GALISON: That seems to me an early example of what I call the spring of Narcissus problem. No one knows what a supermassive black hole, what the form of the shadow is going to be. There are models and simulations, but no one knows. It’s not like looking at a known galaxy and then saying, "How does my method match up with what we’ve already seen at not as good gradient telescopes."

GERSHENFELD: Something that is misleading in the way we’ve been talking about this is modern clustering algorithms don’t give you true force; they give you distributions. A hard clustering like k-means will miss something important just over the boundary. It’s probabilistic. Applied to this, you don’t get the image, you get PDFs over families of images. That’s how modern clusters work. In modern classification, you don’t get the classification, you get the probabilities of associations, and the classifier wouldn't tell you the difference between 49, 51 and 0, 100 likelihood. Modern classifiers give you the classification, but they also give you uncertainty on top of that.

GOPNIK: There’s an interesting contrast if you’re looking at humans, and especially if you’re looking at kids, in that one of the things that people have discovered that’s interesting is if you’re looking at kids categorizations, there certainly seemed to be some kinds of processes that are doing things in an associative way that are essentially looking for distributions. But by the time kids are linguistically categorizing things, they have something that is a much more essentialist, science-like category, a natural kind category. So, what they think is the thing that you’re pointing to when you say something about a dog, it has nothing to do with any distribution of the properties of a dog. They think, it’s whatever is the underlying causal category, whatever is the underlying causal set of properties, which is giving rise to some set of data, some set of things that you’re perceiving, which could turn out to be completely wrong.

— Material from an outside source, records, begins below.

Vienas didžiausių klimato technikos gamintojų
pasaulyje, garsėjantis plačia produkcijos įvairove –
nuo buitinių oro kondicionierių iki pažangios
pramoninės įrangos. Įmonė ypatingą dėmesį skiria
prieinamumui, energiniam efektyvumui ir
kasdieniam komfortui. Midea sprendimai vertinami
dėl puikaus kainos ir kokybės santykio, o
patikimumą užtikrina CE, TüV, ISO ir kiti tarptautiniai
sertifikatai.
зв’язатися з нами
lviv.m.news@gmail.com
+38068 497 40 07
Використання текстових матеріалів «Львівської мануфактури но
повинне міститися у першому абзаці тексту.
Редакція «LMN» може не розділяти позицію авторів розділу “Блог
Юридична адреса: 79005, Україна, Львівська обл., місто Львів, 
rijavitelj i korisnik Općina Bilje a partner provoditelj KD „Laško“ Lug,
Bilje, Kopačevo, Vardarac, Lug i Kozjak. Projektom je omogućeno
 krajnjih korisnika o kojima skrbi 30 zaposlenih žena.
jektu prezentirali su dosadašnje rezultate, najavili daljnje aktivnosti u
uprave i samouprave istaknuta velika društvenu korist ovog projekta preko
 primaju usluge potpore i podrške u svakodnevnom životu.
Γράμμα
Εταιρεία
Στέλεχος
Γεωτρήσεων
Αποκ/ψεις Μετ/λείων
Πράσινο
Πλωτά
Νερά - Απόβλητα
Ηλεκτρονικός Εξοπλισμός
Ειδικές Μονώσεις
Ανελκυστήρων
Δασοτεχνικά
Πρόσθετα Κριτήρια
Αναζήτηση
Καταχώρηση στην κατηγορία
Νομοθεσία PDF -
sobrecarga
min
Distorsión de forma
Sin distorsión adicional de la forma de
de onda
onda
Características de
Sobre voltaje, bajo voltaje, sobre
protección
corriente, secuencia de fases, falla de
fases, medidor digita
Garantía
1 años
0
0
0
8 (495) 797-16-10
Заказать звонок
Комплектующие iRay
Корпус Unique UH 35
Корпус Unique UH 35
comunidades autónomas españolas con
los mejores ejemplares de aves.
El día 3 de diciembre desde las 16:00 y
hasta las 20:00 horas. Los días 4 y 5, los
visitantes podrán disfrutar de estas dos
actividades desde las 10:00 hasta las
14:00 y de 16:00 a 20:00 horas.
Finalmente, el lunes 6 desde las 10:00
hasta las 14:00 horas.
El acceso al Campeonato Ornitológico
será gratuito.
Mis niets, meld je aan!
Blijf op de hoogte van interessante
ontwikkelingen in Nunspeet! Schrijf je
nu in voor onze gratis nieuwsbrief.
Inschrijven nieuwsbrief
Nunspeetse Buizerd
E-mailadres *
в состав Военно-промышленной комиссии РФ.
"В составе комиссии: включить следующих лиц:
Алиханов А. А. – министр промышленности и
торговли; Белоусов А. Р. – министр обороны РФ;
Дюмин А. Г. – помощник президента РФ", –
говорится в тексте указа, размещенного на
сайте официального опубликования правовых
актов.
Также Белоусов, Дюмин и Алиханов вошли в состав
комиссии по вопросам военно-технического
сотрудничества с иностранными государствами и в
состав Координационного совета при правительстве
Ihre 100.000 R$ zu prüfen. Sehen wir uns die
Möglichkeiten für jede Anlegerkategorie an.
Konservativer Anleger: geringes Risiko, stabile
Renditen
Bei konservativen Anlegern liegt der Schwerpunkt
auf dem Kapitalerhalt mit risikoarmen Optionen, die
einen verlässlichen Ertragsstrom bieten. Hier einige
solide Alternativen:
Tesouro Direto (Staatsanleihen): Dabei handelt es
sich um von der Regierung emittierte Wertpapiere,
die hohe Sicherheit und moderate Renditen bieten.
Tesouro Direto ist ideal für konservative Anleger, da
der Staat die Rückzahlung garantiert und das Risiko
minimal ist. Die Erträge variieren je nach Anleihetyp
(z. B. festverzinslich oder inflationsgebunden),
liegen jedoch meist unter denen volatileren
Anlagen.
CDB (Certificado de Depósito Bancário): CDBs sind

That abstract notion about what a category is that comes in science, the natural kind idea that it’s whatever is out there in the world that’s causing this set of correlations among data, that seems to be what the four-year-olds think that a category is and not the idea of the distribution. You can show that they can detach the distribution from the time they’re infants, so they are in effect doing the clustering, but their conception of what’s going on with the clustering, even when you’re three or four years old, is that it’s this abstract underlying causal system that’s giving rise. The Bayesian picture seems to be very deeply built in to the way we were even thinking about categories.

GALISON: It may be in the trees that stand around us in understanding that AI will come in as more than one tree and that there may be different ways that AI will function in that. It won't be just the AI tree, and the differential equation tree, and the analog model tree, and so on; rather, AI may stand in different ways and in different forms of clustering, in particulars and probabilistic distributions and so on. We ought to remain open to that possibility, too, that more than one AI in the image context will help constitute what we mean by understanding in ten years.